:: Input data

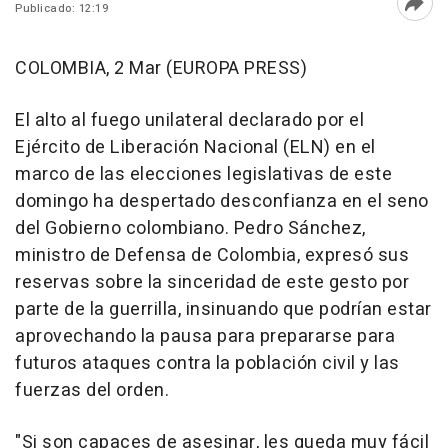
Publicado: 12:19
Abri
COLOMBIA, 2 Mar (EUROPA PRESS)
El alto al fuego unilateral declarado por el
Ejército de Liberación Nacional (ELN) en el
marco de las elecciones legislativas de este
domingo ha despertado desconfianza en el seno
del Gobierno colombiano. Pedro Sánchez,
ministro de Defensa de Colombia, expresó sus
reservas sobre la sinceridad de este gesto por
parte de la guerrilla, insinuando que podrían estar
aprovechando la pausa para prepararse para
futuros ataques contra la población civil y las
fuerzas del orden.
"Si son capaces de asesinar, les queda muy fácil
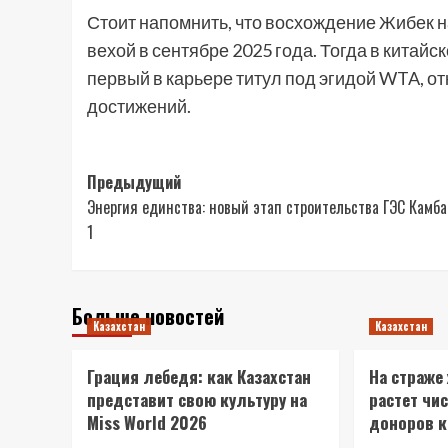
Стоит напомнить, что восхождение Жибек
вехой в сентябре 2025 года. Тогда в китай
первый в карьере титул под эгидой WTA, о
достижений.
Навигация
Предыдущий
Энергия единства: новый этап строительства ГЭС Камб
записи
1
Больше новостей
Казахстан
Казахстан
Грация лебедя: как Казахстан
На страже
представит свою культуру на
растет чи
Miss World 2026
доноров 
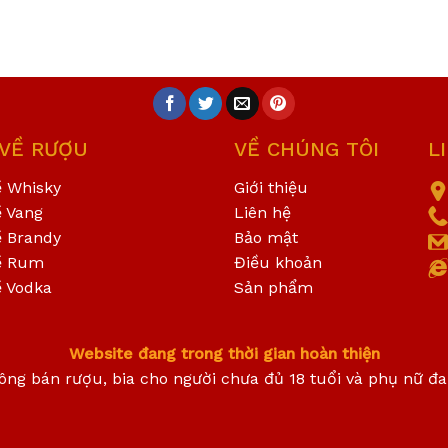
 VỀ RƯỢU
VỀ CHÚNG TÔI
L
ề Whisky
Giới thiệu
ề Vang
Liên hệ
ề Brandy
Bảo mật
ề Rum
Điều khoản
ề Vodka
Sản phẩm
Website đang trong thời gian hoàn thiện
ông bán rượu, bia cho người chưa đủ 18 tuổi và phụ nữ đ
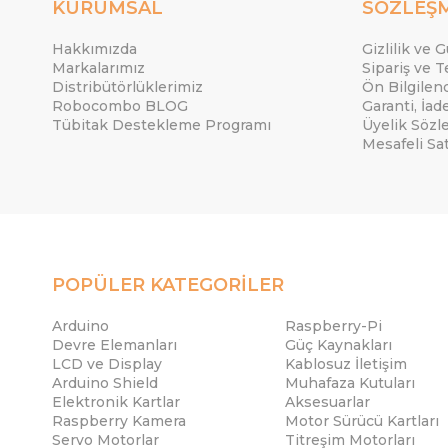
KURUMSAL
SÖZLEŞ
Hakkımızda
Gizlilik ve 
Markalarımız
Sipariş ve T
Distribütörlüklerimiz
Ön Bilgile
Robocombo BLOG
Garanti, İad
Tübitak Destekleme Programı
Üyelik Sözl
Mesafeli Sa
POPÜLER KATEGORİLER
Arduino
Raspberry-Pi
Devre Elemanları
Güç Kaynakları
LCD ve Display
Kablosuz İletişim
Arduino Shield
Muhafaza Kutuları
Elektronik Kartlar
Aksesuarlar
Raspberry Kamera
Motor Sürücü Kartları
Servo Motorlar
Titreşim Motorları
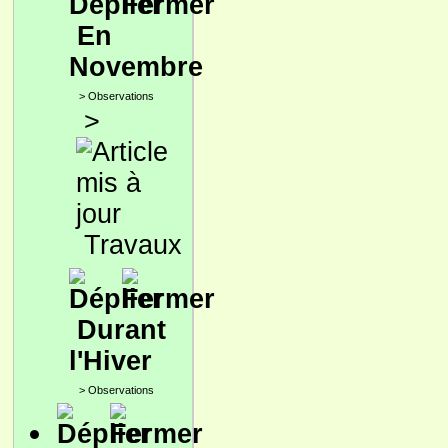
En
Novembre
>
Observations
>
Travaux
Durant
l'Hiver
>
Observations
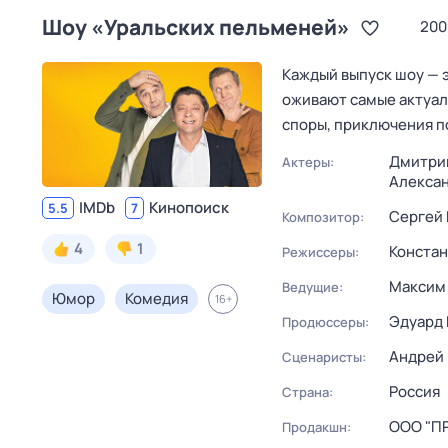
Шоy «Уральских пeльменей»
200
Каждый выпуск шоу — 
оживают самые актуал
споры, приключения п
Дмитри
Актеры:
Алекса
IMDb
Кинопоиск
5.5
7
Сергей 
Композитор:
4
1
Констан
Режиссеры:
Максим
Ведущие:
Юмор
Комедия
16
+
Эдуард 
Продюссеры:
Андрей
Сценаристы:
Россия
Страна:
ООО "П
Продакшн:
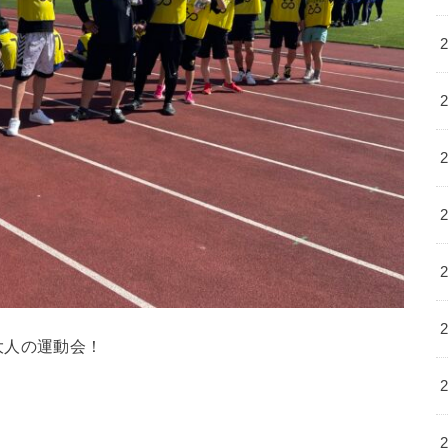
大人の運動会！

::::
:: Input data

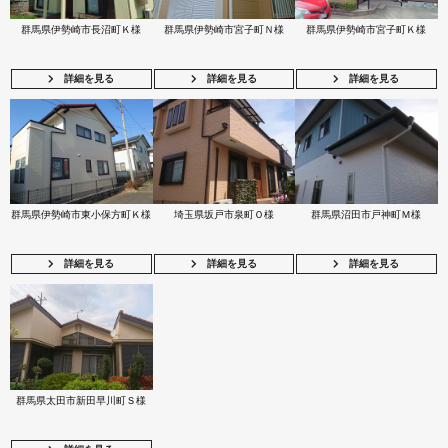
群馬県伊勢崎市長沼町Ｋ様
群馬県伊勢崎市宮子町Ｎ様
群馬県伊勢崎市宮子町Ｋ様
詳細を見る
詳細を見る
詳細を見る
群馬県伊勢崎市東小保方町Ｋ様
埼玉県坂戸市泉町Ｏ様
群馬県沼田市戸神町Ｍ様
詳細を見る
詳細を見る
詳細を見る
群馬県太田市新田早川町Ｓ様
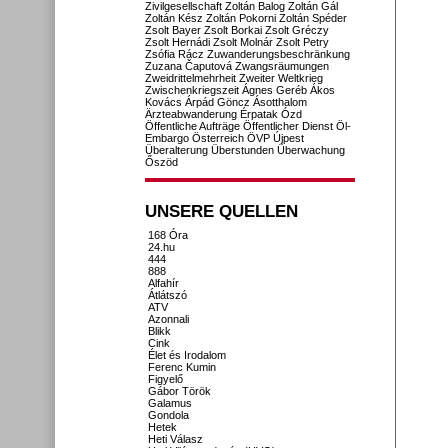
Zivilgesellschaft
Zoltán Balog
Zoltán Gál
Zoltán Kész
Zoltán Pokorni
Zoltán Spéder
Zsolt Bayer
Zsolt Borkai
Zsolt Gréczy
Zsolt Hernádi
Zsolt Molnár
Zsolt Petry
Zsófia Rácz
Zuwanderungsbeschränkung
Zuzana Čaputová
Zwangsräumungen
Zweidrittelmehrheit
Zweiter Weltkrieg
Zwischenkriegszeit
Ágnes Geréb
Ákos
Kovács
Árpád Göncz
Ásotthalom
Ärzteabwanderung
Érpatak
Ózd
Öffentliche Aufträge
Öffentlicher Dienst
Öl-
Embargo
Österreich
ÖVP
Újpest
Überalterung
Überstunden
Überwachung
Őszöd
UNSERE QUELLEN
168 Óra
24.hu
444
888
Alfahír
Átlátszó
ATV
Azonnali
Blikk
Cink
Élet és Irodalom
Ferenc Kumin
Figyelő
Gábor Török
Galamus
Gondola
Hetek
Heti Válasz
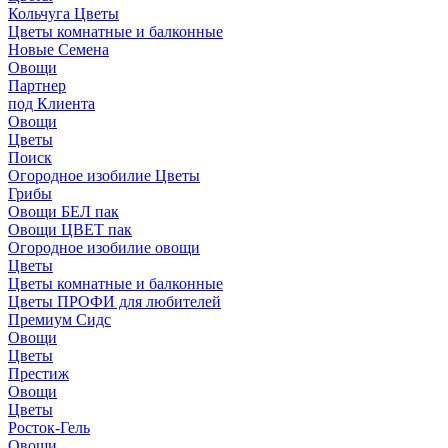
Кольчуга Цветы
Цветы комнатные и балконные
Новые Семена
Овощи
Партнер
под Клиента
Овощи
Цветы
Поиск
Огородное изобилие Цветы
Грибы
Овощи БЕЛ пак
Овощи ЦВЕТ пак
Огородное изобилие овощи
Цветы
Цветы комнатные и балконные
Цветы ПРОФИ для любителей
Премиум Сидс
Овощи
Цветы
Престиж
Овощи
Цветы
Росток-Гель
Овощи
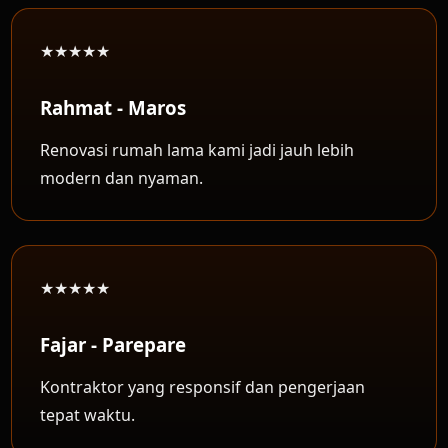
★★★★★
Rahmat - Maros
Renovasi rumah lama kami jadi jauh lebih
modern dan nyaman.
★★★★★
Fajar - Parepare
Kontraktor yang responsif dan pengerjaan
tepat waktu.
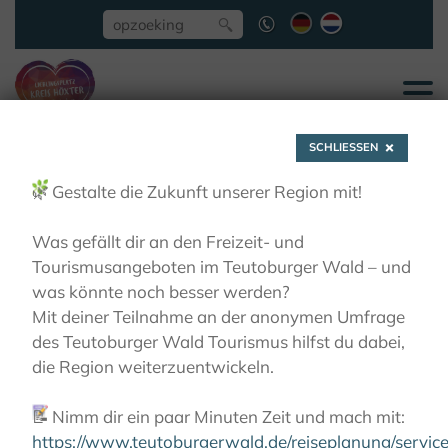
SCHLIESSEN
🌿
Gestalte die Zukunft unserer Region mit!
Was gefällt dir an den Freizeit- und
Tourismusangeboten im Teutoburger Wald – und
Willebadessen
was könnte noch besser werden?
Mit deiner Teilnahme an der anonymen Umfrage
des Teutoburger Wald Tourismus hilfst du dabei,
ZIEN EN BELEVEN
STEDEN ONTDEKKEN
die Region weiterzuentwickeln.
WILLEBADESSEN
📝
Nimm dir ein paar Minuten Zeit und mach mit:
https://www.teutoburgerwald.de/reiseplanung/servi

::::

| Directions for this task |
Tally the lines in the entries above that hold the string "Zoltán" and state the tally alone.

| Task solution |
5